Slawi – Sekretaris Daerah Kabupaten Tegal Amir Makhmud meminta tenaga pendidik untuk membekali pelajar dengan kecakapan dan kecerdasan baru. Hal tersebut disampaikannya saat berlangsung Forum Perangkat Daerah Penyusunan Rencana Kerja Dinas Pendidikan dan Kebudayaan (Dikbud) Kabupaten Tegal Tahun 2025 di Aula Dinas Dikbud, Kamis (29/02/2024).
Menurut Amir, trend kehidupan masyarakat modern saat ini sedang menuju dunia buatan atau artificial living yang semakin terhubung tanpa sekat. Hal ini mendorong banyak perubahan di berbagai sisi yang harus didukung kecakapan, kecerdasan, dan karakter dari anak-anak mudanya yang semakin relevan.
Oleh karena itu, peran dunia pendidikan juga harus mampu menyiapkan peserta didiknya dengan kecerdasan. Kecerdasan yang dibutuhkan ini bukan sekadar kecerdasan intelektual dan sosial emosional, melainkan juga kecerdasan adaptif, eksploratif, dan transformatif.
Sehingga menurutnya, penting bagi guru pendidik dan orangtua agar bisa memahami karakteristik era digital society saat ini. Sebab saat menjelajah di dunia maya atau cyberspace, tanpa disadari akan banyak ditemui kejahatan digital di sana.
Seperti halnya fenomena perilaku menyimpang di kalangan pelajar ataupun remaja, antara lain gaya pacaran yang menjurus pada seks bebas, tawuran, penggunaan narkoba, vandalisme seperti corat coret dinding, judi online, hingga bullying di sekolah yang semuanya adalah alarm adanya pergeseran nilai-nilai agama dan budi pekerti yang diyakini banyak dipengaruhi oleh media sosial.

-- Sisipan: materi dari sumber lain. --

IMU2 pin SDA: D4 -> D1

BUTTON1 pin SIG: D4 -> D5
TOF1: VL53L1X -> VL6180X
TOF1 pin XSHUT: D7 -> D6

Amir pun menuturkan persoalan lain di bidang pendidikan adalah anak putus sekolah jika dilihat dari data series tahun 2019-2022 jumlahnya mencapai 6.765 anak, di mana kasus tertinggi dijumpai di Kecamatan Bojong dan Bumijawa.

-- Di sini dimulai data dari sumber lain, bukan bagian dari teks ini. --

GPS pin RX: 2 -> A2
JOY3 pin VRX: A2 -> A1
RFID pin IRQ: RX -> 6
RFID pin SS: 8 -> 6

Terkait hal itu, pihaknya terus berupaya mengintervensi agar anak mau kembali bersekolah melalui gerakan Yuh Sekolah Maning yang dirasa sudah cukup optimal dari sisi alokasi program Kejar Paket A dan B. Meskipun dari sisi partisipasinya baru menjangkau sekitar 50 persen dari yang ditargetkan. Menurutnya memang karena tidak mudah mengajak anak usia sekolah yang putus sekolah untuk kembali bersekolah.
“Harus ada kerja sama yang baik dan intensif dengan banyak pihak, termasuk pemerintah desa untuk mendorong para orangtua agar menyekolahkan anak-anaknya sampai lulus pendidikan dasar, tidak sebaliknya, mengajak anak-anaknya ikut bekerja membantu orangtua sampai meninggalkan bangku sekolah,” ujarnya.
Selain itu, Amir mengapresiasi rasio guru dan peserta didik yang dinilai sudah ideal. Menurut Permendikbud Nomor 137 Tahun 2014, rasio ideal guru dan peserta didik adalah 1 banding 20. Sementara untuk untuk Kabupaten Tegal sendiri rasionya sudah 1 banding 19.
“Artinya, secara rata-rata, satu orang guru melayani 19 murid. Jika melihat proporsi ini kita sudah mencapai taraf sangat ideal,” kata Amir.
Lebih lanjut dirinya pun menyoroti soal kondisi fisik ruang kelas sekolah dasar (SD) dan meminta Dinas Dikbud untuk merehab secepatnya ruang kelas, terutama yang rusak berat agar segera diperbaiki. “Kalau sudah dialokasikan anggarannya, jangan sampai kualitas hasil pekerjaannya tidak sesuai harapan atau bahkan mangkrak karena pemborongnya wanprestasi,” tandasnya.
Menanggapi ini, Kepala Dinas Dikbud Kabupaten Tegal Fakihurrokhim menuturkan jika pihaknya secara bertahap telah merehab SD yang ada di Kabupaten Tegal. Ia pun menuturkan perlu waktu minimal lima tahun untuk merehab tuntas SD yang ada di Kabupaten Tegal karena alokasi anggarannya yang terbatas.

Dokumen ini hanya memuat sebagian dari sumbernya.